Benefits of implementing XGBoost via Amazon SageMaker

There are numerous benefits of implementing the XGBoost through the Amazon SageMaker. Learning about these key pros would make anyone find the lucrative prospects of using XGBoost through SageMaker for sure.  

Scalability and Distributed System

A massive amount of data can be trained with XGBoost in Amazon SageMaker on numerous machines. It's as easy as setting the number of machines and the size up to which one wants to scale out. Everything else for the distribution and scalability is taken care of by Amazon SageMaker.  

Fragmentation

Data can be partitioned in the Amazon S3 bucket for training which allows downloading the datasets in the partition to the individual nodes in contrary to downloading all of the datasets to one single node which can create a bottleneck. Moreover, time for the downloading of the dataset is also reduced supporting the speeding up of the training processes.  

A/B Testing

Numerous XGBoost models can be run simultaneously each with a different weight for inference. This A/B Testing, supported natively by Amazon SageMaker, can help customers to determine the best models out of the numerous tested for their usage.  
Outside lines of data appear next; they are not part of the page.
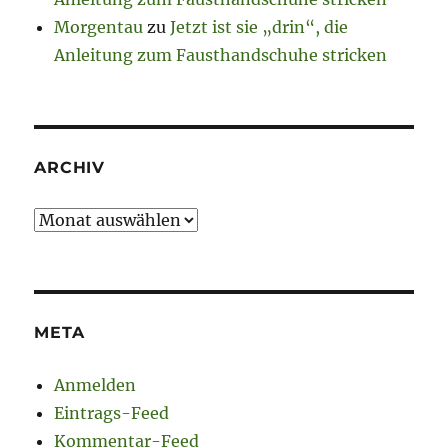
Morgentau
zu
Jetzt ist sie „drin“, die
Anleitung zum Fausthandschuhe stricken
ARCHIV
Archiv
META
Anmelden
Eintrags-Feed
Kommentar-Feed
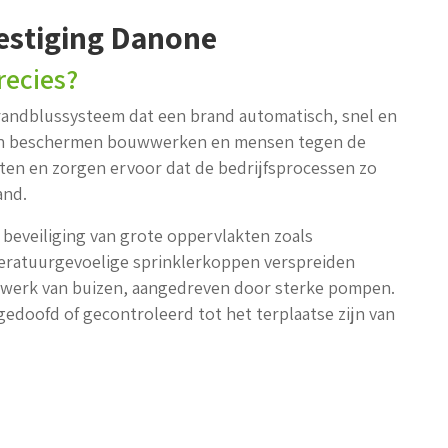
vestiging Danone
recies?
randblussysteem dat een brand automatisch, snel en
temen beschermen bouwwerken en mensen tegen de
hten en zorgen ervoor dat de bedrijfsprocessen zo
and.
beveiliging van grote oppervlakten zoals
eratuurgevoelige sprinklerkoppen verspreiden
twerk van buizen, aangedreven door sterke pompen.
edoofd of gecontroleerd tot het terplaatse zijn van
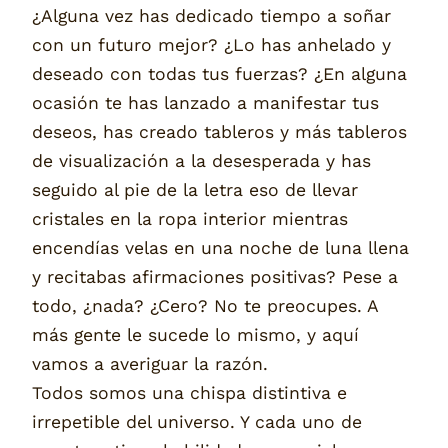
¿Alguna vez has dedicado tiempo a soñar
con un futuro mejor? ¿Lo has anhelado y
deseado con todas tus fuerzas? ¿En alguna
ocasión te has lanzado a manifestar tus
deseos, has creado tableros y más tableros
de visualización a la desesperada y has
seguido al pie de la letra eso de llevar
cristales en la ropa interior mientras
encendías velas en una noche de luna llena
y recitabas afirmaciones positivas? Pese a
todo, ¿nada? ¿Cero? No te preocupes. A
más gente le sucede lo mismo, y aquí
vamos a averiguar la razón.
Todos somos una chispa distintiva e
irrepetible del universo. Y cada uno de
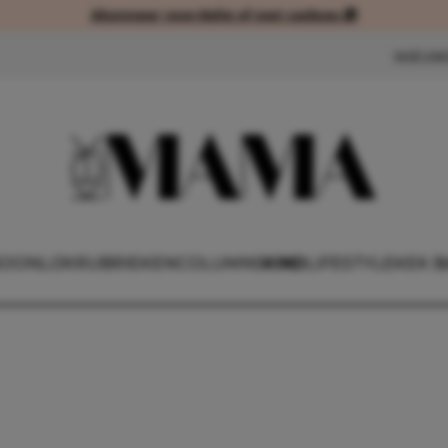
Abonneer voordelig of met cadeau 🎁
Abonneer voordelig of met cad
NIEUW
OONLIJK
RUBRIEKEN
COLUMNS
KIND
LIFESTYLE
KEK B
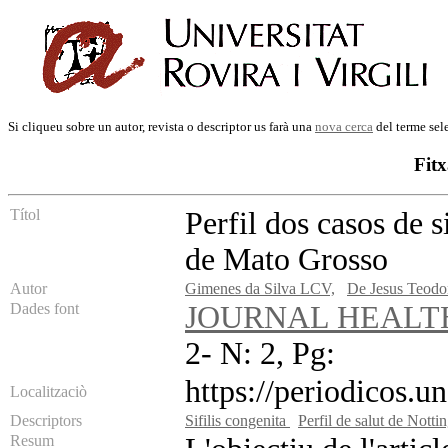
Si cliqueu sobre un autor, revista o descriptor us farà una
nova cerca
del terme sel
Fitx
Títol
Perfil dos casos de 
de Mato Grosso
Autor
Gimenes da Silva LCV,
De Jesus Teodo
Dades font
JOURNAL HEALT
2- N: 2, Pg:
https://periodicos.u
Localitzaciò
Descriptors
Sifilis congenita
Perfil de salut de Nott
Resum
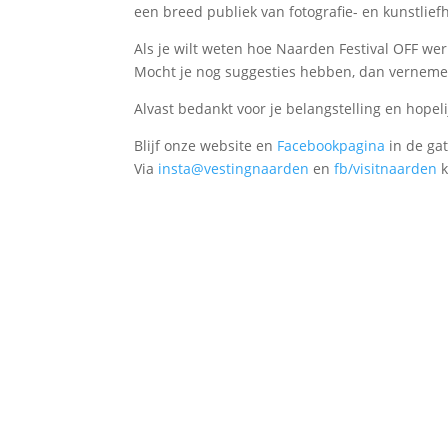
een breed publiek van fotografie- en kunstlief
Als je wilt weten hoe Naarden Festival OFF we
Mocht je nog suggesties hebben, dan verneme
Alvast bedankt voor je belangstelling en hopeli
Blijf onze website en
Facebookpagina
in de ga
Via
insta@vestingnaarden
en
fb/visitnaarden
k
Deployment and Managed Hosting for Models

Once a model has been trained with XGBoost, all we’ll ever need then is only one single API call to deploy it to the production. Amazon SageMaker hosting environment is extremely well managed with the support for auto-scaling that enables the reduction in overhead expenses for the operational cost of running the hosting environment making it economically lucrative.  

Instance Weighted Training for XGBoost

Weight can be added to the individual data points while using XGBoost on Amazon SageMaker. The individual data points are also referred to as instances while training. The importance of different instances can then be easily differentiated during the process of model training by simply assigning weight values to them. 

Conclusion

In this article, we learned about different types of problems that are addressed by the XGBoost such as Classification, Regression, and Ranking. We also learned about the procedure to install XGBoost in the local environment through Anaconda and on Amazon SageMaker via Python SDK. Moreover, we also learned about the benefits of using XGBoost through Amazon SageMaker. This would help us in the long run when we are constantly updating our models to our production environment.